Recorded data START

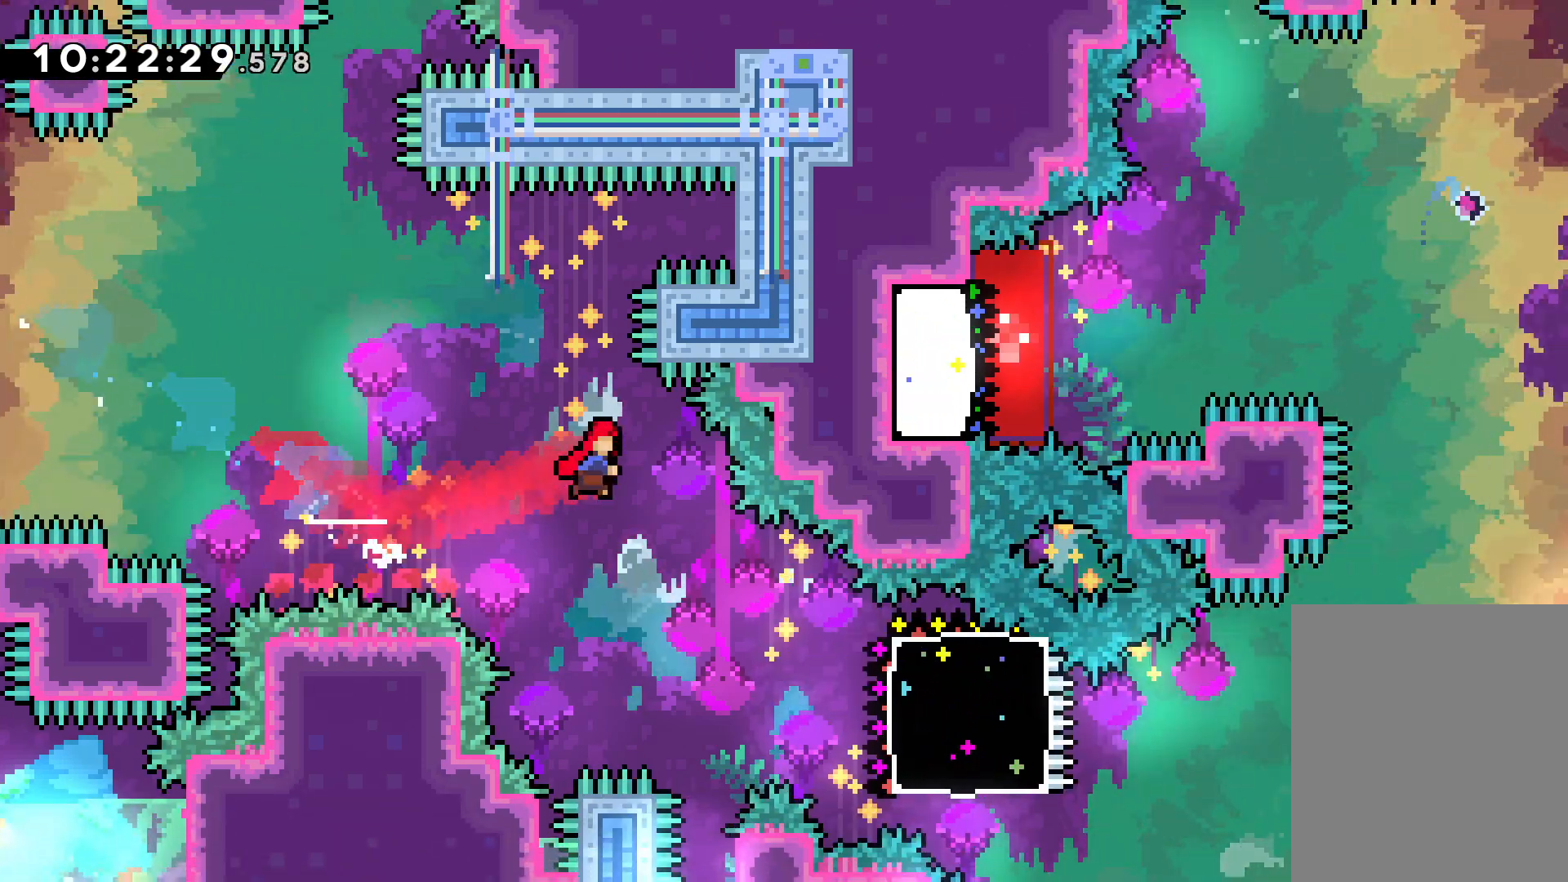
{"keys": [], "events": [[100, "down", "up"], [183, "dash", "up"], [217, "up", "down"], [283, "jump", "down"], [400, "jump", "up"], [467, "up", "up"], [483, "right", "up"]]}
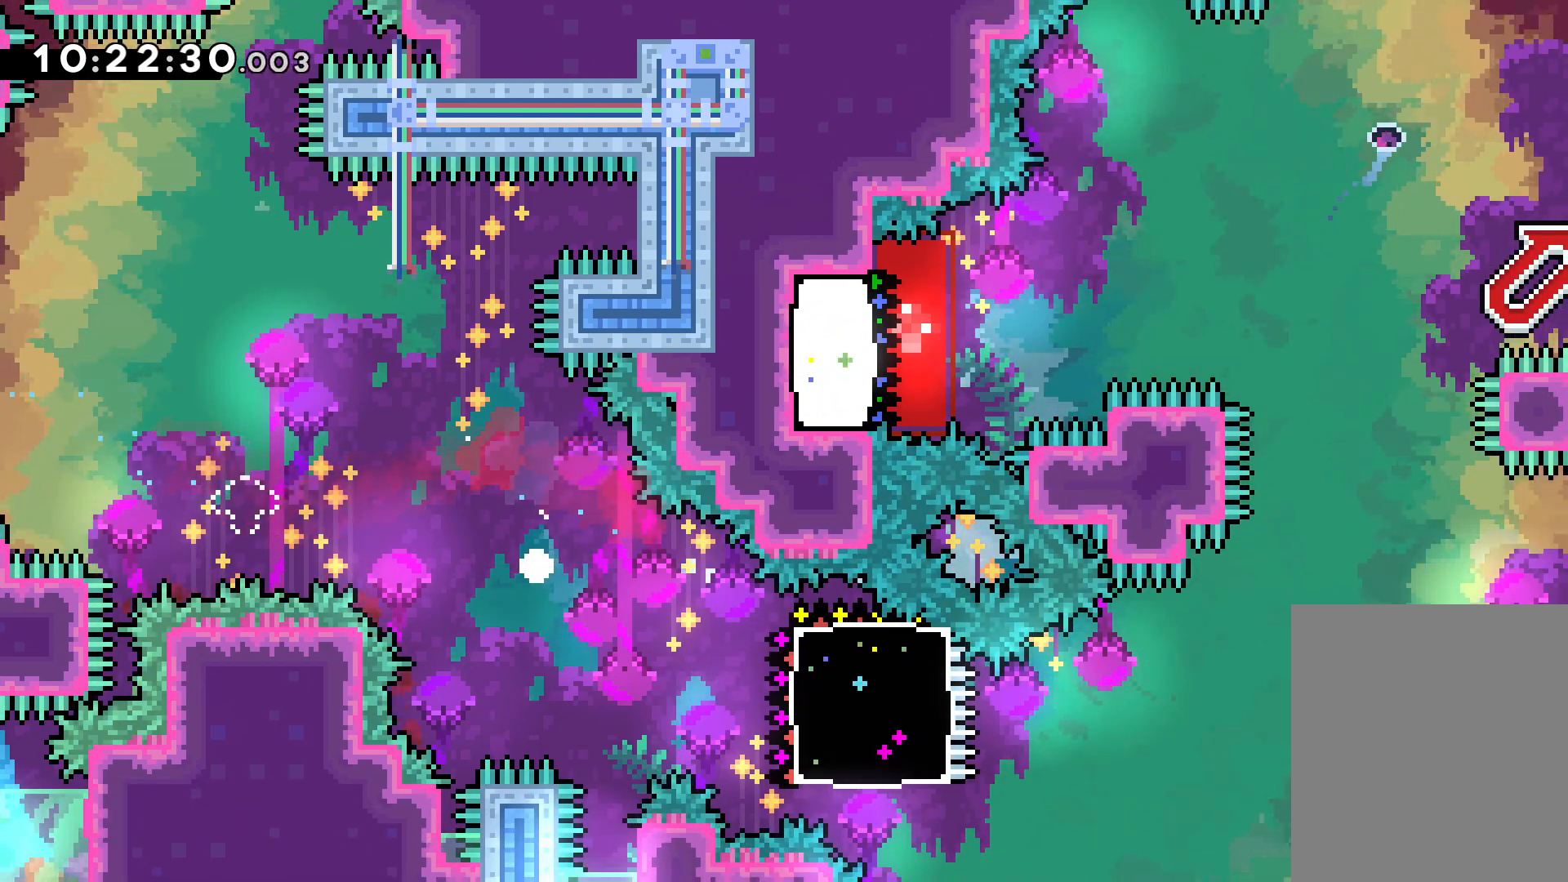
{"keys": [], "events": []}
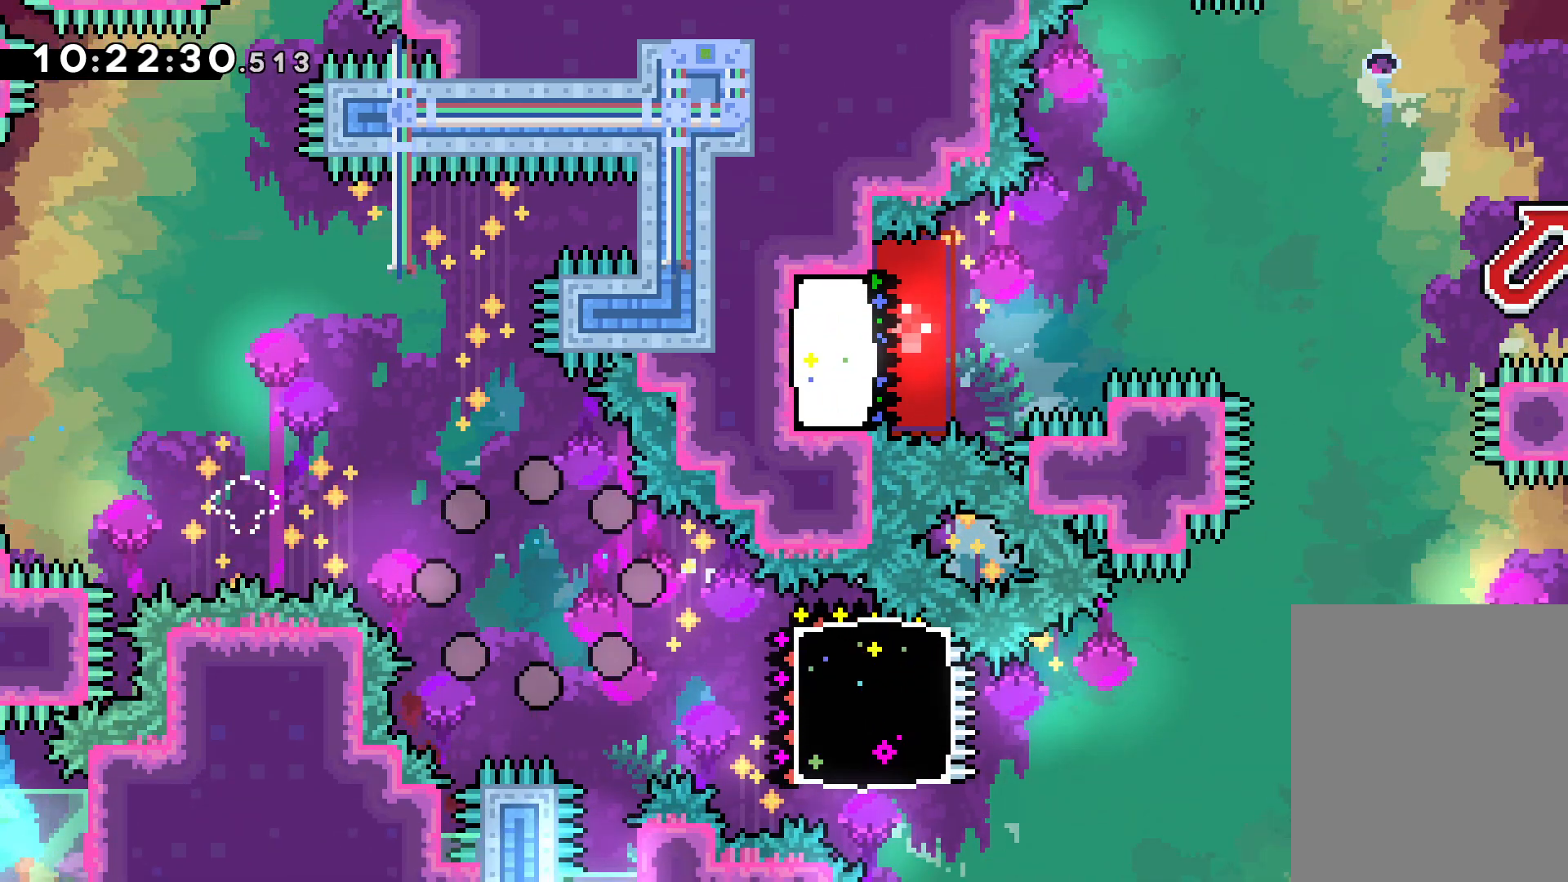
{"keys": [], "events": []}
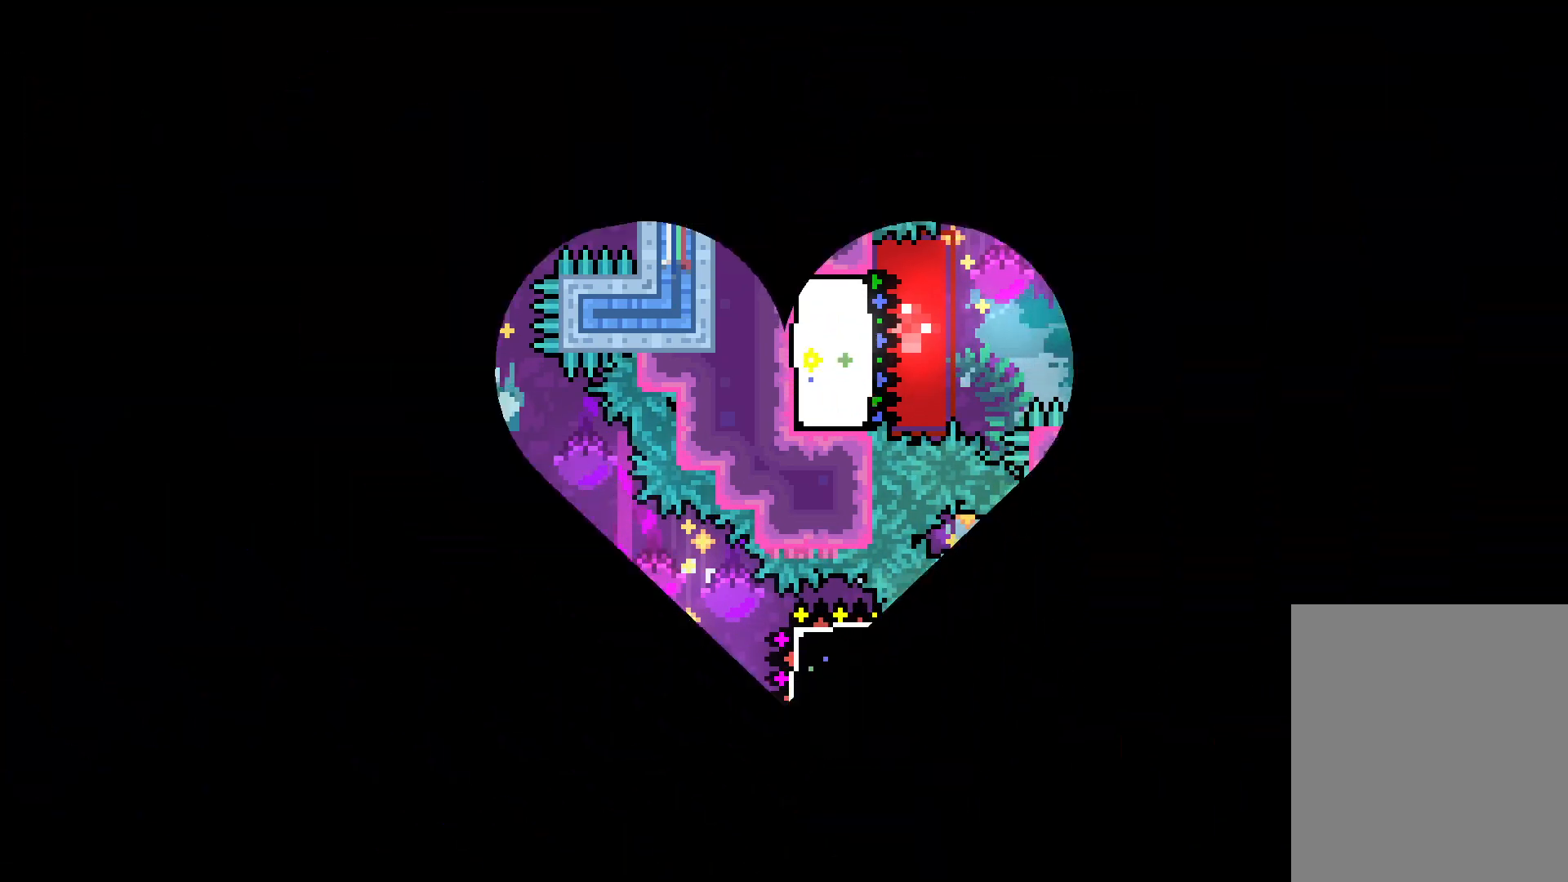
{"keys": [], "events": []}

Recorded data END

* Task to complete
Restate the data above word for word. Do not include the images.

* Problem solution
{"keys": [], "events": [[100, "down", "up"], [183, "dash", "up"], [217, "up", "down"], [283, "jump", "down"], [400, "jump", "up"], [467, "up", "up"], [483, "right", "up"]]}
{"keys": [], "events": []}
{"keys": [], "events": []}
{"keys": [], "events": []}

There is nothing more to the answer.